Two of the warehouses are in Naperville and Sugar Grove, and other shipments went to an abandoned car lot in the West Garfield Park neighborhood and an auto repair shop in Channahon, prosecutors said.

Authorities said searches in those areas turned up about 120 pounds of heroin, nearly 40 pounds of cocaine and about $630,000 in cash.

Drugs wrapped in cellophane and hidden in hollowed out wheels 2.jpg

José Farias, 44, hid drugs in the cupped axles of truck tires and arranged for his drivers to transport them from McAllen, Texas, to several warehouses in the Chicago area in 2015 and 2016.

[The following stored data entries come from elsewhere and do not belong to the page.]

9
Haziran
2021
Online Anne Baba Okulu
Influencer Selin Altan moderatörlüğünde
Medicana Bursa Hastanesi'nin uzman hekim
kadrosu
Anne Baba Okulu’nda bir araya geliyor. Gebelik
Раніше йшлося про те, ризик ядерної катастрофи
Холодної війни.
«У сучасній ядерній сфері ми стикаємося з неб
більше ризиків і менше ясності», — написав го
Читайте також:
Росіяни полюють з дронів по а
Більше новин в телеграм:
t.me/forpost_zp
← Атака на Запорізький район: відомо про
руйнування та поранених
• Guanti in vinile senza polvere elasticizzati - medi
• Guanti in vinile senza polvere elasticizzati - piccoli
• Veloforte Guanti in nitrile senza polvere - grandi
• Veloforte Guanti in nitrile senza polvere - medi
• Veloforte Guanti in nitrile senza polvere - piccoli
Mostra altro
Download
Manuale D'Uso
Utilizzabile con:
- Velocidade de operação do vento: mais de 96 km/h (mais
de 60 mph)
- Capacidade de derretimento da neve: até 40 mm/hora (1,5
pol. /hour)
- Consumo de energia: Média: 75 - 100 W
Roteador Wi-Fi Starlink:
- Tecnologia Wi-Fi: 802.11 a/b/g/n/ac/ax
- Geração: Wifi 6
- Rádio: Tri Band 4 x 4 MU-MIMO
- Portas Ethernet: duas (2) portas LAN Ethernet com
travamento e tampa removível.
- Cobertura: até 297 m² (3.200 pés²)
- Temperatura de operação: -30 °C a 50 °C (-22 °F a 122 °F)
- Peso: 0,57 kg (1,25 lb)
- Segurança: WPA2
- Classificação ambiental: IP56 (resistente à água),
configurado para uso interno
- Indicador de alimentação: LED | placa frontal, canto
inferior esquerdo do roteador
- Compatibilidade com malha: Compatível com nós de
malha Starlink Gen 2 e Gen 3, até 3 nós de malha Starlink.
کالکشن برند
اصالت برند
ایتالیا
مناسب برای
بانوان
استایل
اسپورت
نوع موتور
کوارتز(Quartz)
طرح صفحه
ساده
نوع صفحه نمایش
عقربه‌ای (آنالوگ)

The sellers delivered the drugs to be distributed throughout the Chicago area and hid the money in the same trucks to be returned to Texas and Mexico, prosecutors said.

Farias was convicted in 2021 on conspiracy and drug possession charges. Seven other people have been previously convicted in federal and state courts as part of the investigation.

“The drugs [que el] The defendant caused them to be distributed and resold to thousands of people, fueling addiction, destroying families, and decimating communities, all for the benefit of the defendant and his conspirators,” Assistant U.S. Attorneys Richard Rothblatt and Kristen Totten wrote in a sentencing memorandum.